A ce jour, ces verrous institutionnels semblent être régulièrement contournés par les maires, avec l’assentiment bienveillant des autorités préfectorales.
Délivrant des permis de construire fantasques par l’intermédiaire de plans locaux d’urbanismes, les services de l’État n’assument pas leurs fonctions pour des raisons obscures et livrent ainsi la Corse aux promoteurs immobiliers et aux spéculateurs sans âme.
Régulièrement traduits en justice par des associations exemplaires (qui ont de surcroit systématiquement gain de cause), nous sommes en droit de nous demander qui fait appliquer la loi.

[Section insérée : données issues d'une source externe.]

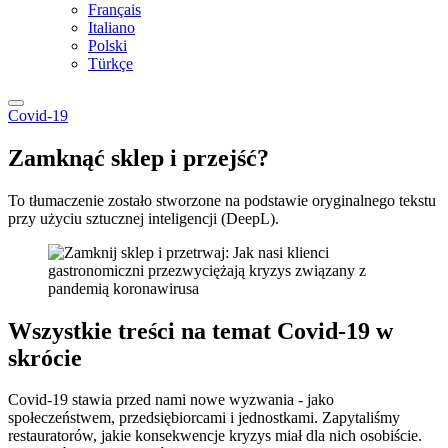
Français
Italiano
Polski
Türkçe
Covid-19
Zamknąć sklep i przejść?
To tłumaczenie zostało stworzone na podstawie oryginalnego tekstu
przy użyciu sztucznej inteligencji (DeepL).
Wszystkie treści na temat Covid-19 w
skrócie
Covid-19 stawia przed nami nowe wyzwania - jako
społeczeństwem, przedsiębiorcami i jednostkami. Zapytaliśmy
restauratorów, jakie konsekwencje kryzys miał dla nich osobiście.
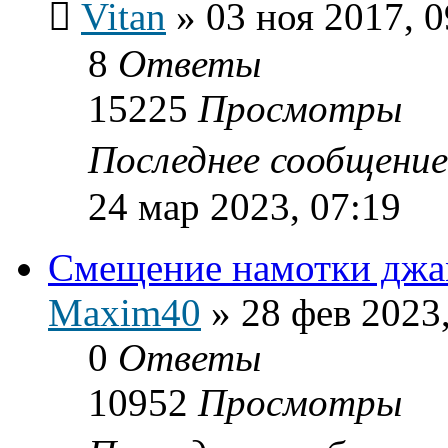
Vitan
»
03 ноя 2017, 0
8
Ответы
15225
Просмотры
Последнее сообщени
24 мар 2023, 07:19
Смещение намотки джам
Maxim40
»
28 фев 2023
0
Ответы
10952
Просмотры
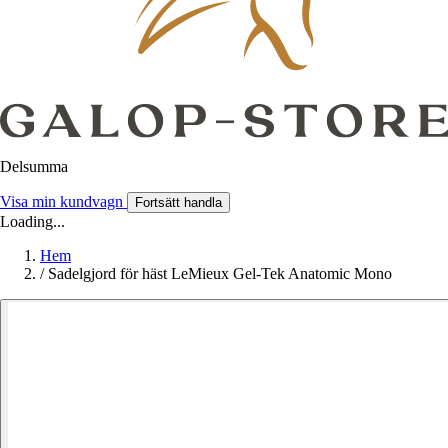
Delsumma
Visa min kundvagn
Fortsätt handla
Loading...
Hem
/
Sadelgjord för häst LeMieux Gel-Tek Anatomic Mono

S’agissant de la soi-disant sanctuarisation des terres agricoles, il nous parait légitime de rappeler que la réserve de 105 000 ha correspond exactement au potentiel foncier recensé aujourd’hui par la DRAAF de Corse. Rappelons-nous que l’agriculture Corse a perdu au cours des 10 dernières années presque 50000 ha de terres et que ce nouveau chiffre annoncé à grands renforts de communiqués est très largement sous dimensionné pour envisager durablement le développement d’une agriculture moderne et orientée sur l’accroissement de ses moyens de production.
Si ce document est un premier pas positif vers la planification organisée de notre développement il convient de rappeler que les grands principes qui le guident ne permettront pas en l’état actuel des choses d’endiguer les phénomènes de spéculation et de destruction de notre patrimoine.
Rappelons aussi que ce PADDUC est structuré autour de 5 thèmes principaux, chacun reflétant l’avenir de notre société insulaire. Cependant, qu’en est-il des problématiques telles que l’emploi, la précarité ou encore le logement ? Celles-ci semblent avoir disparu du débat médiatique au profit des querelles concernant le nouveau plan des zones constructibles.
Au-delà des éléments de langage utilisés par l’ensemble de notre classe politique, il faut œuvrer collectivement à l’instauration d’une responsabilité collective face aux enjeux qui se dessinent à court et moyen terme. Les déclarations d’intention comme les promesses de circonstance ne font pas des majorités durables. Au contraire elles renforcent le sentiment de défiance qu’ont les jeunes générations face à une classe politique versatile, toujours plus prompt à défendre les intérêts individuels de quelques-uns plutôt que les intérêts du plus grand nombre.